Este diciembre, con sus suaves temperaturas, para todos los que pasamos un año casi completo de calor en este maravilloso Caribe en el que Dios nos ha colocado, nos trae la frescura del Dios que se encarna y alivia nuestras quemaduras por lo fuerte del pecado, es brisa suave del Espíritu Santo, aquel que fecundó el vientre de la Virgen en la concepción del hijo de Dios, y ahora nos fecunda con su nacimiento, haciendo visible el misterio de la encarnación, del Dios que se hace carne y “acampa”, pone su morada entre nosotros, y no como un vacacionista que va al monte por un momento, sino como el que quiere habitar por siempre en medio de sus criaturas, en medio de todos nosotros.

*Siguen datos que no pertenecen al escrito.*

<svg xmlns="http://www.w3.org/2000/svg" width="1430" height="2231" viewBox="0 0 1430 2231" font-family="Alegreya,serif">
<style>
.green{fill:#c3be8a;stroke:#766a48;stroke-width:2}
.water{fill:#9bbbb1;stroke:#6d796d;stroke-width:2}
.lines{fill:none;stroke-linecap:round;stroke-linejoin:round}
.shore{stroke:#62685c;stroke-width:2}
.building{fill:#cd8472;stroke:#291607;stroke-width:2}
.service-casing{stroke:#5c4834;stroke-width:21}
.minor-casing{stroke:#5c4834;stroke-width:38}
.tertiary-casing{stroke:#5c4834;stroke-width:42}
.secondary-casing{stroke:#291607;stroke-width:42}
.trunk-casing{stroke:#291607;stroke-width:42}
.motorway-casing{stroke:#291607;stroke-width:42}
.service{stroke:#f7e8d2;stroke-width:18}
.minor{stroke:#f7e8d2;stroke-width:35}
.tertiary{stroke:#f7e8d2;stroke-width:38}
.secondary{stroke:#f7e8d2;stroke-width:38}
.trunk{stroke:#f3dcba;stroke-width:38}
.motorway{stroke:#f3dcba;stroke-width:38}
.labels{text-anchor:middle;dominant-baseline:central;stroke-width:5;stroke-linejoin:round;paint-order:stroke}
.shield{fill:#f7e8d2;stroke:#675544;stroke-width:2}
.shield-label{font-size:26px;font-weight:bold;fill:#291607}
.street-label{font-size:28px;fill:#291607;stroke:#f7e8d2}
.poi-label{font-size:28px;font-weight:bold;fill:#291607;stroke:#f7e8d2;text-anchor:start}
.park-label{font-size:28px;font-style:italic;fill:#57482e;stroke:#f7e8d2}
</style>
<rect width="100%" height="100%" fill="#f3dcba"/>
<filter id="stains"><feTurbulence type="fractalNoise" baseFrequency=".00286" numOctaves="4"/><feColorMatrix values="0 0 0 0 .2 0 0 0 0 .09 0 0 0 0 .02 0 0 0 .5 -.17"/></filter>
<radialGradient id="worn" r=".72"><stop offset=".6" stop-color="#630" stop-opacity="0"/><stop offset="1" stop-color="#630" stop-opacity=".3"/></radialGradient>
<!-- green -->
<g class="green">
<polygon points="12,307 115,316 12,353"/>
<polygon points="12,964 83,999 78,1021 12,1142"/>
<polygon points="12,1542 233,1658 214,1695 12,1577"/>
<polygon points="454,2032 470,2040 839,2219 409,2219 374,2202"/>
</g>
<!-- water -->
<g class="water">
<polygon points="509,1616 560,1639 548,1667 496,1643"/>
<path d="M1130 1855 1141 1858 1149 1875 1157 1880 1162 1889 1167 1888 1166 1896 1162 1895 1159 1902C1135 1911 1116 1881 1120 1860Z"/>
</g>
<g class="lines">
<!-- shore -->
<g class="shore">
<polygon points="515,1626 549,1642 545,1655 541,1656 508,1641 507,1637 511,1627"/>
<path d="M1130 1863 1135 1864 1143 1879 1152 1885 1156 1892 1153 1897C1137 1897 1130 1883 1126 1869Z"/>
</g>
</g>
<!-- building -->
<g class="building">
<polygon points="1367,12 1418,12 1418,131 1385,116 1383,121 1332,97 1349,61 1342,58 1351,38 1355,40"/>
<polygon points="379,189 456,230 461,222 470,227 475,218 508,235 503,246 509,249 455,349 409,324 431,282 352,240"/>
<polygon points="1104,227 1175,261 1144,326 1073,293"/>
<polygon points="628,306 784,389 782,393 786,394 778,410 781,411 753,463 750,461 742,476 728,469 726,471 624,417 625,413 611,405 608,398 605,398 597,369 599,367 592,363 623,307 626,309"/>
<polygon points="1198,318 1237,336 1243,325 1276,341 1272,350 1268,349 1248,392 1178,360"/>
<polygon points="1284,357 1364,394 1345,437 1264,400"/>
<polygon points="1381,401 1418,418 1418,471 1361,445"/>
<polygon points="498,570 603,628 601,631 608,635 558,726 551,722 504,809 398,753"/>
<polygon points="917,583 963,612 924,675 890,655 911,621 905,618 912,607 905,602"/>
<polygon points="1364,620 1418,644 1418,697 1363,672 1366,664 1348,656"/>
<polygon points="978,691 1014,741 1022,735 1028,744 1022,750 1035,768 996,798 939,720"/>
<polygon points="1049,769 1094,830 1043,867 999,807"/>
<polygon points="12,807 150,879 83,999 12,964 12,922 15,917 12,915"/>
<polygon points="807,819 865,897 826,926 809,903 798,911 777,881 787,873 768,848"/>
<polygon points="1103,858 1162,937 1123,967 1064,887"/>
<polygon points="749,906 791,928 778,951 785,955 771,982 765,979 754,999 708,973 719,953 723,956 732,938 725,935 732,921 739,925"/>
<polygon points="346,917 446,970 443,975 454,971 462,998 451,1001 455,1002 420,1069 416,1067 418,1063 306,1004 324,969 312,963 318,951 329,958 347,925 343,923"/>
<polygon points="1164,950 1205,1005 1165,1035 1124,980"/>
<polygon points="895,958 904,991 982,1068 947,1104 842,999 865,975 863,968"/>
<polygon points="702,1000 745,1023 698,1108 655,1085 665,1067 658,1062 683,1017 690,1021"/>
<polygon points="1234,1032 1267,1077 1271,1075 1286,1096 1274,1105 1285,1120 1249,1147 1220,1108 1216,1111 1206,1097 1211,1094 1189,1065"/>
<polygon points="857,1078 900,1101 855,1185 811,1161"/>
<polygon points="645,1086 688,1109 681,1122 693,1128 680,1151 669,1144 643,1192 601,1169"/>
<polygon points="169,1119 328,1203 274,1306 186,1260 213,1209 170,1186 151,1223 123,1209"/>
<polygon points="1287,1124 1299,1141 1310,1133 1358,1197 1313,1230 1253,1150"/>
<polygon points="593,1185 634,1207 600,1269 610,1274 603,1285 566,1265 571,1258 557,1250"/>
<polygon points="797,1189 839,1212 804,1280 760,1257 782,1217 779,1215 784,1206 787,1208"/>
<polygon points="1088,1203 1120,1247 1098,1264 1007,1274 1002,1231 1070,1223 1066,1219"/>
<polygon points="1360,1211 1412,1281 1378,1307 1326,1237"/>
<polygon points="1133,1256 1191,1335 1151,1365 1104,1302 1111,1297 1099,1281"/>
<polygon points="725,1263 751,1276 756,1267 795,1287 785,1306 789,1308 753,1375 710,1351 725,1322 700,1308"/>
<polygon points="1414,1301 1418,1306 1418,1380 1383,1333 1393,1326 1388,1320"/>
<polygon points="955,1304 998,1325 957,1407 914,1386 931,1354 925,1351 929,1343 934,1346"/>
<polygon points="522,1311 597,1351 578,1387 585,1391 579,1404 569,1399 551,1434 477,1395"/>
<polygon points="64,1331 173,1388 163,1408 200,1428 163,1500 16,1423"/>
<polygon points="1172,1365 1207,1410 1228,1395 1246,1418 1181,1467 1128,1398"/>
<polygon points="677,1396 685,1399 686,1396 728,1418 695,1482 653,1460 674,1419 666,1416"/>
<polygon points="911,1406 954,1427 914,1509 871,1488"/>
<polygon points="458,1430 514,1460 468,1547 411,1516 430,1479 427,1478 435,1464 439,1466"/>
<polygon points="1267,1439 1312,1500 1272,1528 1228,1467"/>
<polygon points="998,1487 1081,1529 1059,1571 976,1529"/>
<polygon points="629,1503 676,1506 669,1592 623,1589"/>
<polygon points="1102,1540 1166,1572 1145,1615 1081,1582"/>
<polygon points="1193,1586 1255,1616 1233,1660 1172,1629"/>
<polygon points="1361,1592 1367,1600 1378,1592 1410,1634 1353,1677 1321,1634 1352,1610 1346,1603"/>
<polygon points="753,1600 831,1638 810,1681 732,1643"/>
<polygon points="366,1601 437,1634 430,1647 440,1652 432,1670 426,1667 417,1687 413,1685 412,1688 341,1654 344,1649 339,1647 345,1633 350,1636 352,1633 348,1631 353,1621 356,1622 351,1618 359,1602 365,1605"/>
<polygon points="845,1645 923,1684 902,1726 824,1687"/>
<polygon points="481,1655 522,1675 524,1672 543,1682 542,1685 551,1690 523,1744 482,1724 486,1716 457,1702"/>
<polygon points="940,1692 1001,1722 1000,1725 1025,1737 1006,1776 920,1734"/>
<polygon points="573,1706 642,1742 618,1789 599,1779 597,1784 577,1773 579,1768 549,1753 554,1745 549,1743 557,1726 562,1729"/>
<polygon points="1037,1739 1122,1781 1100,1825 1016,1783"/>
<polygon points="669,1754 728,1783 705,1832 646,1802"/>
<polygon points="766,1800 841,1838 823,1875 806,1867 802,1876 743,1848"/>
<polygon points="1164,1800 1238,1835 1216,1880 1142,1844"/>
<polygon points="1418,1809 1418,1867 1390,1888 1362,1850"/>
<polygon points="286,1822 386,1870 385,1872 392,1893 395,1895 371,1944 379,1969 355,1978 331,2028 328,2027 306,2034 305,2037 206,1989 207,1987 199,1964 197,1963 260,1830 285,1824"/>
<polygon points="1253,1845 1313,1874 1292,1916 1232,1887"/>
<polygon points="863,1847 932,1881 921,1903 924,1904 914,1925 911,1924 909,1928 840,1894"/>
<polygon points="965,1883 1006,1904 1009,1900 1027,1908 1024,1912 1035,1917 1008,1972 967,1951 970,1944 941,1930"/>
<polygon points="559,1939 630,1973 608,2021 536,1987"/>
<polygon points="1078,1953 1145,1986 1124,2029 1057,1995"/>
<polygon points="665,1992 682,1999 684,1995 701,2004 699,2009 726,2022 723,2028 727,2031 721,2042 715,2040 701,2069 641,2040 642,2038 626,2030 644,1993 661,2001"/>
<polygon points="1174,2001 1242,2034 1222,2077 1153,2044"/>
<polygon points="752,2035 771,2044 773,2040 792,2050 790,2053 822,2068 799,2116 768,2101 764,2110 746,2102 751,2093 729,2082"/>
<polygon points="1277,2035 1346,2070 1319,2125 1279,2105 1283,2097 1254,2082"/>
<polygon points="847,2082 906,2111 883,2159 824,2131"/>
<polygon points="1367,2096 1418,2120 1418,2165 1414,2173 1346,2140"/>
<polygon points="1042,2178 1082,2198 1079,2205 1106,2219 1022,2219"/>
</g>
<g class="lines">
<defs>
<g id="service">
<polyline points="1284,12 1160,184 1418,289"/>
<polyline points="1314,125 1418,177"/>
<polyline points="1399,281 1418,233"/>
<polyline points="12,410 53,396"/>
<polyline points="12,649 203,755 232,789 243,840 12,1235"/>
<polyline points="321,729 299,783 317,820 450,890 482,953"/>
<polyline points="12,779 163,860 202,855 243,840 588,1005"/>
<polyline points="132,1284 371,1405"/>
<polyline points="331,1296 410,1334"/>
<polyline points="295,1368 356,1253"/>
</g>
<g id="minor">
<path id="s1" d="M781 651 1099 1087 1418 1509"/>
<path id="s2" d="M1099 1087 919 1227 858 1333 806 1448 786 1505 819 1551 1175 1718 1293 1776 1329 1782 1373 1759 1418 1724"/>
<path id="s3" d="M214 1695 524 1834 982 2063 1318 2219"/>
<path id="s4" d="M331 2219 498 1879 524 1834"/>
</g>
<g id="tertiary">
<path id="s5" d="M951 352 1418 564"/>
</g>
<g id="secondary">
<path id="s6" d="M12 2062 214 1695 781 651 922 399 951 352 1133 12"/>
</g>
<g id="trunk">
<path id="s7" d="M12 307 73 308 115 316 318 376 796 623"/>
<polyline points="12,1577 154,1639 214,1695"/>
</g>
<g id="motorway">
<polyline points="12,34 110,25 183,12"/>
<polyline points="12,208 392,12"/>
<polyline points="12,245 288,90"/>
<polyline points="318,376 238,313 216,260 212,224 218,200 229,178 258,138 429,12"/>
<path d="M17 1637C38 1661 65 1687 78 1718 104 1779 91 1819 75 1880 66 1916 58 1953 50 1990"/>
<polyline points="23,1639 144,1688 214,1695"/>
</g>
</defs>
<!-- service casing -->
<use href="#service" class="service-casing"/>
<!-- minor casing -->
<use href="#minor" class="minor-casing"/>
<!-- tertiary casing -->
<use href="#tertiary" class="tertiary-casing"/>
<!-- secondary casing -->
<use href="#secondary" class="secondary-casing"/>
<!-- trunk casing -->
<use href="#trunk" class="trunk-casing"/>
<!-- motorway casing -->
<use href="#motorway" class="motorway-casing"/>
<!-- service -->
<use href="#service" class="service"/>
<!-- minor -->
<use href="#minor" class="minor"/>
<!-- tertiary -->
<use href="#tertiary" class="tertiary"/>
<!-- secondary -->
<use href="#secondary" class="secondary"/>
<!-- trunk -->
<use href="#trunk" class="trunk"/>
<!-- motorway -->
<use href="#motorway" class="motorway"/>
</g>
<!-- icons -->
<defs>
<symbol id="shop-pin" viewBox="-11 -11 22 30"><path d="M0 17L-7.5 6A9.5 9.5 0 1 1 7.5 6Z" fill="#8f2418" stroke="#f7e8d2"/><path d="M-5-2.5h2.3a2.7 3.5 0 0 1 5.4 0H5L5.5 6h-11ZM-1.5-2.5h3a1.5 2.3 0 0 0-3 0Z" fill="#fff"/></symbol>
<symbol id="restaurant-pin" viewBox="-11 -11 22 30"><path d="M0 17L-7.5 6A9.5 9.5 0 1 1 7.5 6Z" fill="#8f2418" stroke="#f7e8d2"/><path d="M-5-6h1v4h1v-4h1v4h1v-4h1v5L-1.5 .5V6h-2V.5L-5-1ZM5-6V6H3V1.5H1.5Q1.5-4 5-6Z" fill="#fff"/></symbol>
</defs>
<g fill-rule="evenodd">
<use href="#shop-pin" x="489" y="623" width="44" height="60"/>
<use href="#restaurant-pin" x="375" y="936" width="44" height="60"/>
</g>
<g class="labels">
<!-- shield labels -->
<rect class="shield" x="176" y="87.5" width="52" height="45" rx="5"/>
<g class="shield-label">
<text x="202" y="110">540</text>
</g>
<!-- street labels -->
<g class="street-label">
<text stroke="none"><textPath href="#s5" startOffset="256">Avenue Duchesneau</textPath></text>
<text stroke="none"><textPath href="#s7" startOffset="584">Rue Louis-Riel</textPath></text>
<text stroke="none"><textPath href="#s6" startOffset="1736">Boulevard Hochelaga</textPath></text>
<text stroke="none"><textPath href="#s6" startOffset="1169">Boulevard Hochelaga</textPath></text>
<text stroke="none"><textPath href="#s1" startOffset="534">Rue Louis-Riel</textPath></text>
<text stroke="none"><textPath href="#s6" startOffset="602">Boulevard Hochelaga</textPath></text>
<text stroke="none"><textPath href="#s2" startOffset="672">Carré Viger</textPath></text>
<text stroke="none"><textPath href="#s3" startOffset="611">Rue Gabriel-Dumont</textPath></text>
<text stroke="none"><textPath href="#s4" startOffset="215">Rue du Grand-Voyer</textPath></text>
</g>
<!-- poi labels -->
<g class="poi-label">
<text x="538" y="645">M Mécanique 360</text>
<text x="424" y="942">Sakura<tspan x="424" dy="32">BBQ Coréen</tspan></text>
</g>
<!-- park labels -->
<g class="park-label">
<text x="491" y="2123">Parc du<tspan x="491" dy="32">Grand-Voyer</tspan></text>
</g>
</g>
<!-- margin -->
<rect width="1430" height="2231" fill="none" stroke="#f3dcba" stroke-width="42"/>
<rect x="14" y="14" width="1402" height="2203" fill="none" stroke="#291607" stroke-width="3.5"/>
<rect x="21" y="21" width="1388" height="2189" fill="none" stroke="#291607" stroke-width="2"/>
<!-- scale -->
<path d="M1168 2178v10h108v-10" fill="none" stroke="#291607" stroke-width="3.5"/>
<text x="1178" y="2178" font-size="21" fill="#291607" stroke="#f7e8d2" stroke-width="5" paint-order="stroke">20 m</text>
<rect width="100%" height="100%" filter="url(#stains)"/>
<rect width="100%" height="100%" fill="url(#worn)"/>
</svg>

Son muchos los dolores acumulados a lo largo de este año que termina, pero es grata la esperanza en el nacimiento del niño Jesús, por lo tanto, debemos convertirnos en ángeles pregoneros del Salvador que ha llegado, debemos ir a los nuevos pastores del mundo que son los hombres perdidos en sus inmoralidades, los sin techo y sin empleos, los enfermos y necesitados, los inmigrantes y desprotegidos, y tantos otros que deambulan, hombres y mujeres excluidos del mundo que les pertenece, pues Dios creó para todos, pero hemos ido creando muros y no puentes, caminos y carreteras que nos unan como debe ser.

Navidad es el gran milagro de Dios al final de diciembre, pero lamentablemente queremos hacer de este tiempo una maldición consumista, que nos hace cosas y no personas, un culto a lo ridículo, que empezó en octubre, y busca opacar y hacernos olvidar lo central de este mes, que es la llegada de Dios a nosotros en la persona de Jesús. 

Vivamos con gozo y alegría verdadera este diciembre que nos trae la navidad, y con ella, la felicidad plena, total y jubilosa de parte de nuestro Dios. ¡FELIZ NAVIDAD!